A comparison between 2D clinical acquisitions in two-, three-, and four-chamber view and 3D fat cr-MCIR reconstructions reformatted to the same views are displayed for two patients in Figure 6. The depiction of fat structures acquired is comparable between both scans. Nevertheless, it is important to note that the 2D data were acquired during a breath-hold using cardiac triggering and hence might show a different motion state than cr-MCIR.

Supporting Information Figure S3 shows the effect of retrospective motion gating in one example patient. It can be seen that the exclusion of data with large motion amplitudes increases the visibility of fine structures for AVG and r-MCIR reconstruction, however, not for cr-MCIR. This, however, is accompanied by a loss in overall image quality as fewer data were available for the reconstruction.

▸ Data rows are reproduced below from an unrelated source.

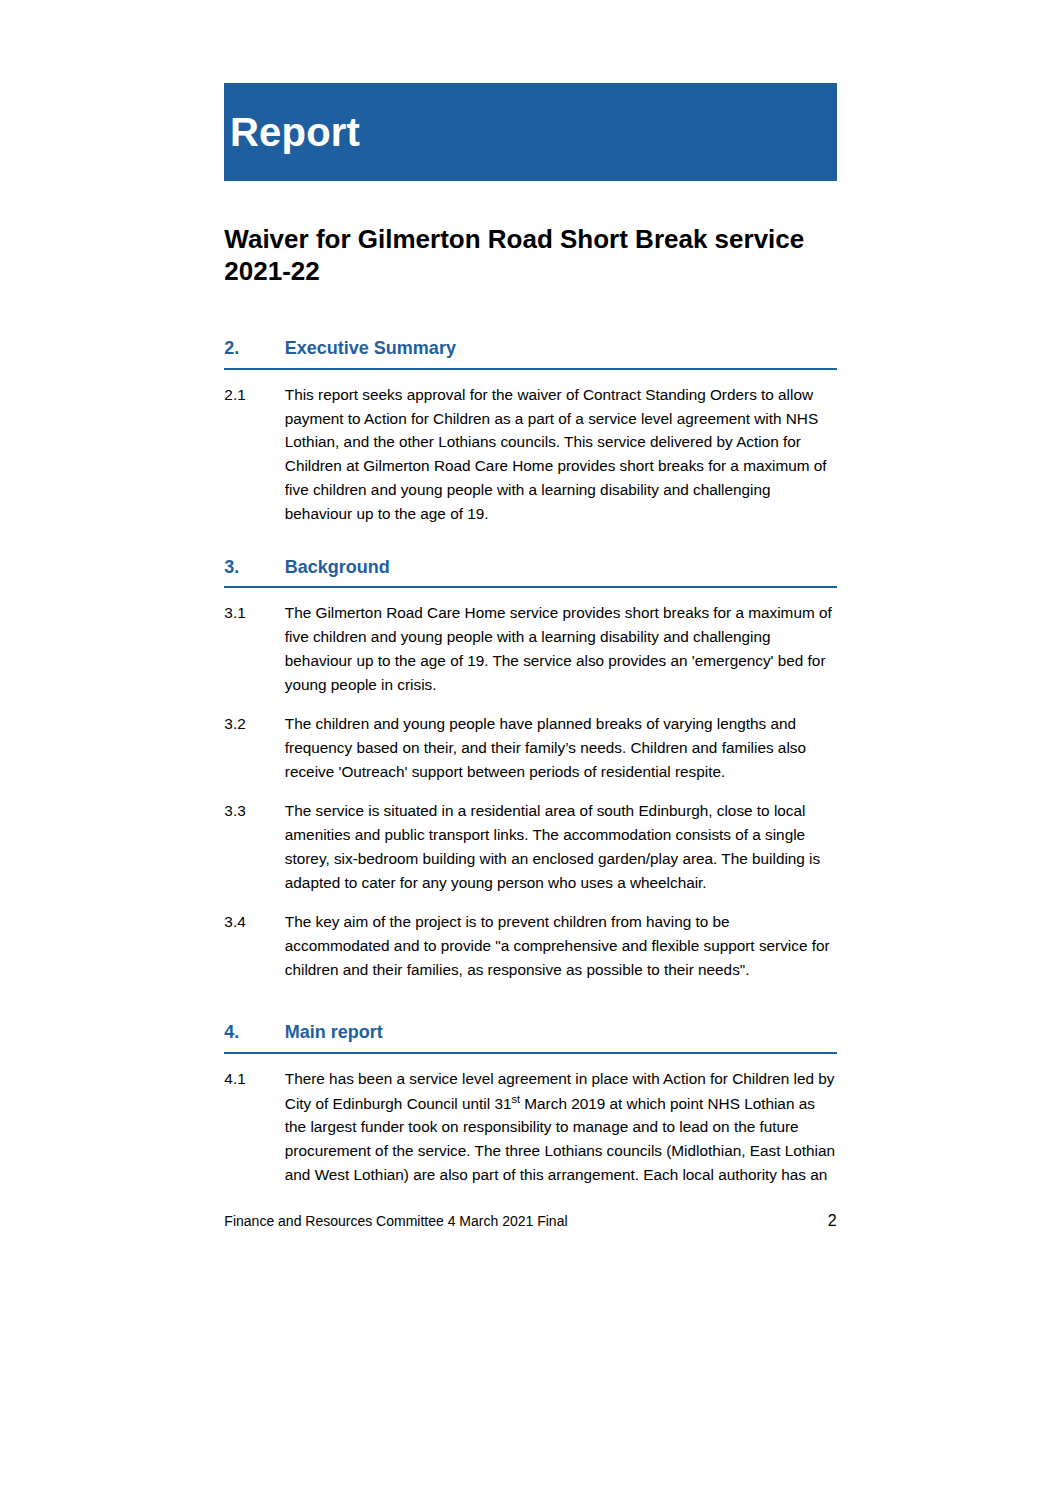Report
Waiver for Gilmerton Road Short Break service 2021-22
2. Executive Summary
2.1 This report seeks approval for the waiver of Contract Standing Orders to allow payment to Action for Children as a part of a service level agreement with NHS Lothian, and the other Lothians councils. This service delivered by Action for Children at Gilmerton Road Care Home provides short breaks for a maximum of five children and young people with a learning disability and challenging behaviour up to the age of 19.
3. Background
3.1 The Gilmerton Road Care Home service provides short breaks for a maximum of five children and young people with a learning disability and challenging behaviour up to the age of 19. The service also provides an 'emergency' bed for young people in crisis.
3.2 The children and young people have planned breaks of varying lengths and frequency based on their, and their family’s needs. Children and families also receive 'Outreach' support between periods of residential respite.
3.3 The service is situated in a residential area of south Edinburgh, close to local amenities and public transport links. The accommodation consists of a single storey, six-bedroom building with an enclosed garden/play area. The building is adapted to cater for any young person who uses a wheelchair.
3.4 The key aim of the project is to prevent children from having to be accommodated and to provide "a comprehensive and flexible support service for children and their families, as responsive as possible to their needs".
4. Main report
4.1 There has been a service level agreement in place with Action for Children led by City of Edinburgh Council until 31st March 2019 at which point NHS Lothian as the largest funder took on responsibility to manage and to lead on the future procurement of the service. The three Lothians councils (Midlothian, East Lothian and West Lothian) are also part of this arrangement. Each local authority has an
Finance and Resources Committee 4 March 2021 Final 2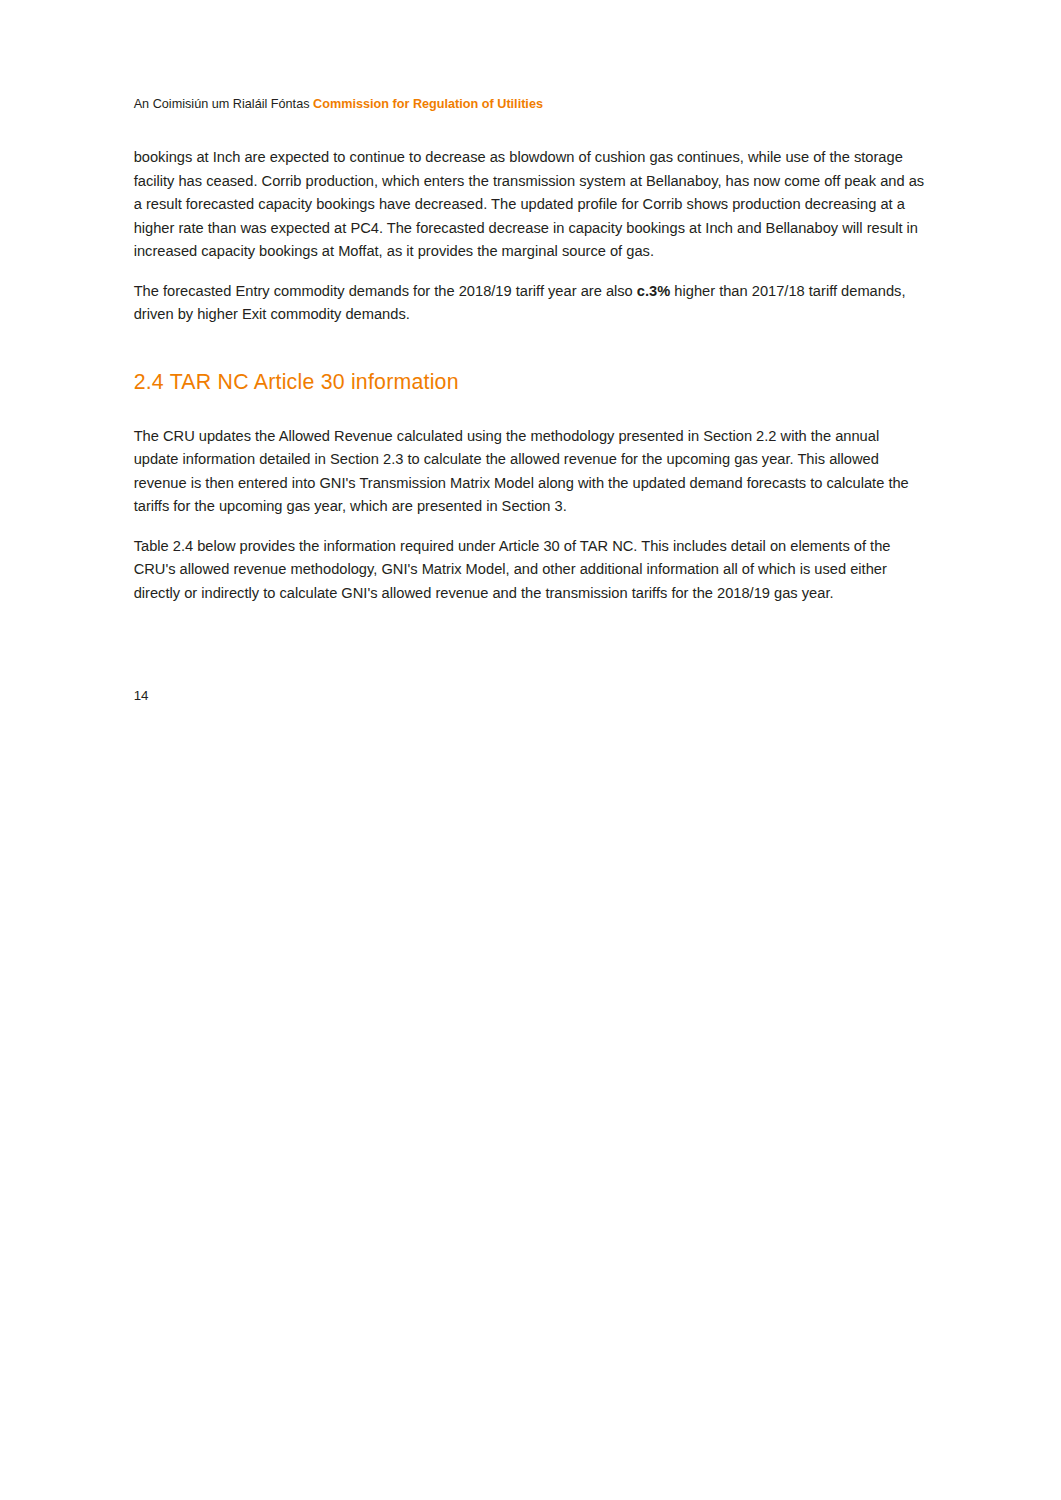An Coimisiún um Rialáil Fóntas Commission for Regulation of Utilities
bookings at Inch are expected to continue to decrease as blowdown of cushion gas continues, while use of the storage facility has ceased. Corrib production, which enters the transmission system at Bellanaboy, has now come off peak and as a result forecasted capacity bookings have decreased. The updated profile for Corrib shows production decreasing at a higher rate than was expected at PC4. The forecasted decrease in capacity bookings at Inch and Bellanaboy will result in increased capacity bookings at Moffat, as it provides the marginal source of gas.
The forecasted Entry commodity demands for the 2018/19 tariff year are also c.3% higher than 2017/18 tariff demands, driven by higher Exit commodity demands.
2.4 TAR NC Article 30 information
The CRU updates the Allowed Revenue calculated using the methodology presented in Section 2.2 with the annual update information detailed in Section 2.3 to calculate the allowed revenue for the upcoming gas year. This allowed revenue is then entered into GNI's Transmission Matrix Model along with the updated demand forecasts to calculate the tariffs for the upcoming gas year, which are presented in Section 3.
Table 2.4 below provides the information required under Article 30 of TAR NC. This includes detail on elements of the CRU's allowed revenue methodology, GNI's Matrix Model, and other additional information all of which is used either directly or indirectly to calculate GNI's allowed revenue and the transmission tariffs for the 2018/19 gas year.
14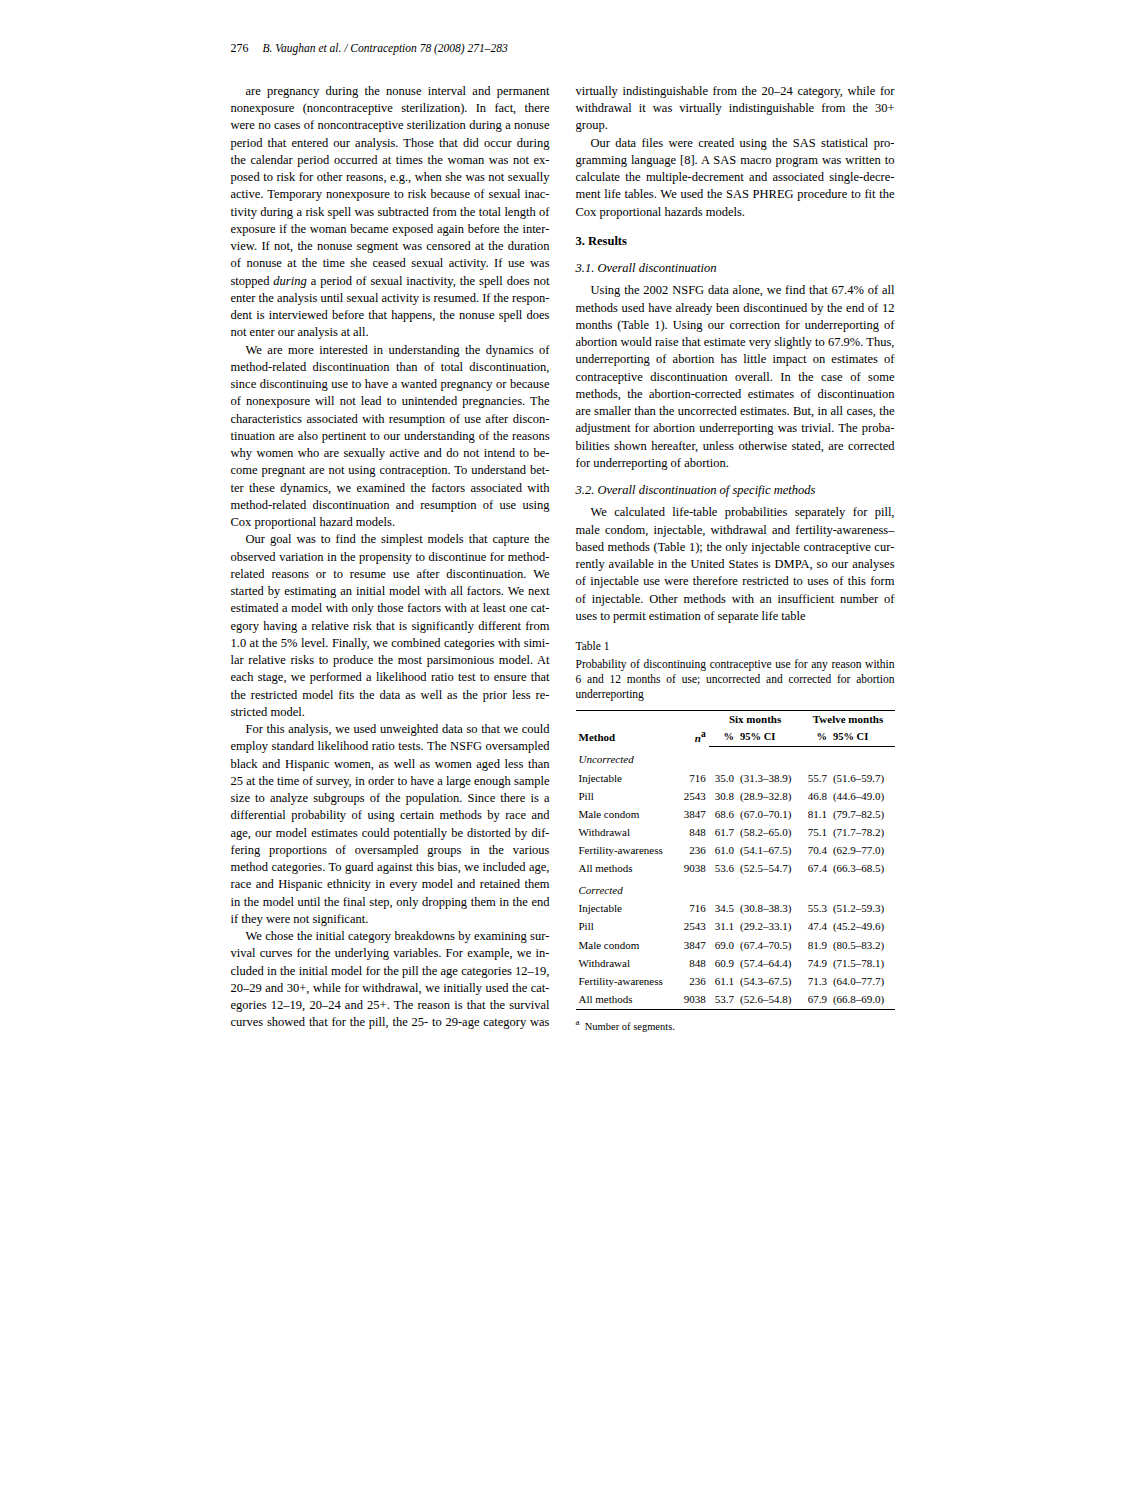276 B. Vaughan et al. / Contraception 78 (2008) 271–283
are pregnancy during the nonuse interval and permanent nonexposure (noncontraceptive sterilization). In fact, there were no cases of noncontraceptive sterilization during a nonuse period that entered our analysis. Those that did occur during the calendar period occurred at times the woman was not exposed to risk for other reasons, e.g., when she was not sexually active. Temporary nonexposure to risk because of sexual inactivity during a risk spell was subtracted from the total length of exposure if the woman became exposed again before the interview. If not, the nonuse segment was censored at the duration of nonuse at the time she ceased sexual activity. If use was stopped during a period of sexual inactivity, the spell does not enter the analysis until sexual activity is resumed. If the respondent is interviewed before that happens, the nonuse spell does not enter our analysis at all.
We are more interested in understanding the dynamics of method-related discontinuation than of total discontinuation, since discontinuing use to have a wanted pregnancy or because of nonexposure will not lead to unintended pregnancies. The characteristics associated with resumption of use after discontinuation are also pertinent to our understanding of the reasons why women who are sexually active and do not intend to become pregnant are not using contraception. To understand better these dynamics, we examined the factors associated with method-related discontinuation and resumption of use using Cox proportional hazard models.
Our goal was to find the simplest models that capture the observed variation in the propensity to discontinue for method-related reasons or to resume use after discontinuation. We started by estimating an initial model with all factors. We next estimated a model with only those factors with at least one category having a relative risk that is significantly different from 1.0 at the 5% level. Finally, we combined categories with similar relative risks to produce the most parsimonious model. At each stage, we performed a likelihood ratio test to ensure that the restricted model fits the data as well as the prior less restricted model.
For this analysis, we used unweighted data so that we could employ standard likelihood ratio tests. The NSFG oversampled black and Hispanic women, as well as women aged less than 25 at the time of survey, in order to have a large enough sample size to analyze subgroups of the population. Since there is a differential probability of using certain methods by race and age, our model estimates could potentially be distorted by differing proportions of oversampled groups in the various method categories. To guard against this bias, we included age, race and Hispanic ethnicity in every model and retained them in the model until the final step, only dropping them in the end if they were not significant.
We chose the initial category breakdowns by examining survival curves for the underlying variables. For example, we included in the initial model for the pill the age categories 12–19, 20–29 and 30+, while for withdrawal, we initially used the categories 12–19, 20–24 and 25+. The reason is that the survival curves showed that for the pill, the 25- to 29-age category was virtually indistinguishable from the 20–24 category, while for withdrawal it was virtually indistinguishable from the 30+ group.
Our data files were created using the SAS statistical programming language [8]. A SAS macro program was written to calculate the multiple-decrement and associated single-decrement life tables. We used the SAS PHREG procedure to fit the Cox proportional hazards models.
3. Results
3.1. Overall discontinuation
Using the 2002 NSFG data alone, we find that 67.4% of all methods used have already been discontinued by the end of 12 months (Table 1). Using our correction for underreporting of abortion would raise that estimate very slightly to 67.9%. Thus, underreporting of abortion has little impact on estimates of contraceptive discontinuation overall. In the case of some methods, the abortion-corrected estimates of discontinuation are smaller than the uncorrected estimates. But, in all cases, the adjustment for abortion underreporting was trivial. The probabilities shown hereafter, unless otherwise stated, are corrected for underreporting of abortion.
3.2. Overall discontinuation of specific methods
We calculated life-table probabilities separately for pill, male condom, injectable, withdrawal and fertility-awareness–based methods (Table 1); the only injectable contraceptive currently available in the United States is DMPA, so our analyses of injectable use were therefore restricted to uses of this form of injectable. Other methods with an insufficient number of uses to permit estimation of separate life table
Table 1
Probability of discontinuing contraceptive use for any reason within 6 and 12 months of use; uncorrected and corrected for abortion underreporting
| Method | n a | Six months | Twelve months |
| --- | --- | --- | --- |
| % | 95% CI | % | 95% CI |
| Uncorrected |
| Injectable | 716 | 35.0 | (31.3–38.9) | 55.7 | (51.6–59.7) |
| Pill | 2543 | 30.8 | (28.9–32.8) | 46.8 | (44.6–49.0) |
| Male condom | 3847 | 68.6 | (67.0–70.1) | 81.1 | (79.7–82.5) |
| Withdrawal | 848 | 61.7 | (58.2–65.0) | 75.1 | (71.7–78.2) |
| Fertility-awareness | 236 | 61.0 | (54.1–67.5) | 70.4 | (62.9–77.0) |
| All methods | 9038 | 53.6 | (52.5–54.7) | 67.4 | (66.3–68.5) |
| Corrected |
| Injectable | 716 | 34.5 | (30.8–38.3) | 55.3 | (51.2–59.3) |
| Pill | 2543 | 31.1 | (29.2–33.1) | 47.4 | (45.2–49.6) |
| Male condom | 3847 | 69.0 | (67.4–70.5) | 81.9 | (80.5–83.2) |
| Withdrawal | 848 | 60.9 | (57.4–64.4) | 74.9 | (71.5–78.1) |
| Fertility-awareness | 236 | 61.1 | (54.3–67.5) | 71.3 | (64.0–77.7) |
| All methods | 9038 | 53.7 | (52.6–54.8) | 67.9 | (66.8–69.0) |
a Number of segments.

Different levels in undersampling artifacts between AVG gated and (c)r-MCIR images are likely to occur since the reconstructed k-space is not oversampled after gating and motion-correction can potentially increase undersampling artifacts.²⁶ Furthermore, a comparison between AVG, AVG-gated and cr-MCIR in two-chamber view is depicted for three patients in Supporting Information Figure S4. While for one patient gating was very effective in removing most of the motion-artifacts, the patients showed residual motion artifacts in the AVG gated reconstructions. In contrast, motion correction was able to remove more motion-artifacts in all three patients than gating.

A patient with fat-infiltration in the septum is displayed in Figure 7. The reconstructed fat images are displayed in axial and sagittal views for both AVG and cr-MCIR. It can be observed that MoCo led to an improved depiction of the fat in the sagittal view. The sagittal slice shows the fine structure of the fat infiltration strongly blurred for the AVG reconstruction. In addition, many motion-artifacts make it difficult to identify these small structures. The proposed cr-MCIR reduced motion artifacts and blurring and strongly improved the visibility of the fat infiltration. This can also be seen in a water-fat overlay of the sagittal slice.

3.2 Quantitative evaluation of image sharpness

A quantitative assessment of the fat structure sharpness $$$ \Sigma $$$ is displayed in Figure 8. On the left, the locations where the sharpness is evaluated are shown for patient 4 on cr-MCIR fat images. On the right, the values of $$$ \Sigma $$$ are displayed for AVG, r-MCIR, and cr-MCIR. The distributions show an increase in sharpness for the inclusion of each motion type. The increase in sharpness due to cardiac motion correction is smaller compared to respiratory motion correction.

A comprehensive overview of the measured values is given in Table 1. The effect of r-MCIR leads to an increase in fat structure $$$ \Sigma $$$ for every patient, with improvements ranging between 1% and 81% with 32% ± 24% on average. The effect of additional cardiac MoCo is highly patient-specific. For some patients, it can further improve $$$ \Sigma $$$ by 31% for other patients it does not lead to any further improvement. On average cardiac MoCo increase $$$ \Sigma $$$ by 15% ± 11%.

The result of the statistical tests between AVG and r-MCIR of as well as cr-MCIR led to p-values p_rMCIR=0.008 and p_crMCIR = 0.008, also between r-MCIR and cr-MCIR the p-value was p_card = 0.008. This suggests that correcting for both the respiratory and the cardiac motion yields a significant improvement in the fat structure $$$ \Sigma $$$ of the overall heart.

The quantitative comparison is presented in Supporting Information Figure S2. In this patient subset, the sharpness increases between AVG and cr-MCIR reconstructions on average by 38%, and the reference data shows an increased sharpness by 19% compared to the cr-MCIR reconstruction.

The effect of gating on the sharpness metric was assessed by comparing the sharpness metric of AVG, AVG-gated, and cr-MCIR. While gating increased the sharpness metric mean by 16% from AVG to AVG-gated, it was increased further by 25% in cr-MCIR (Supporting Information Figure S5).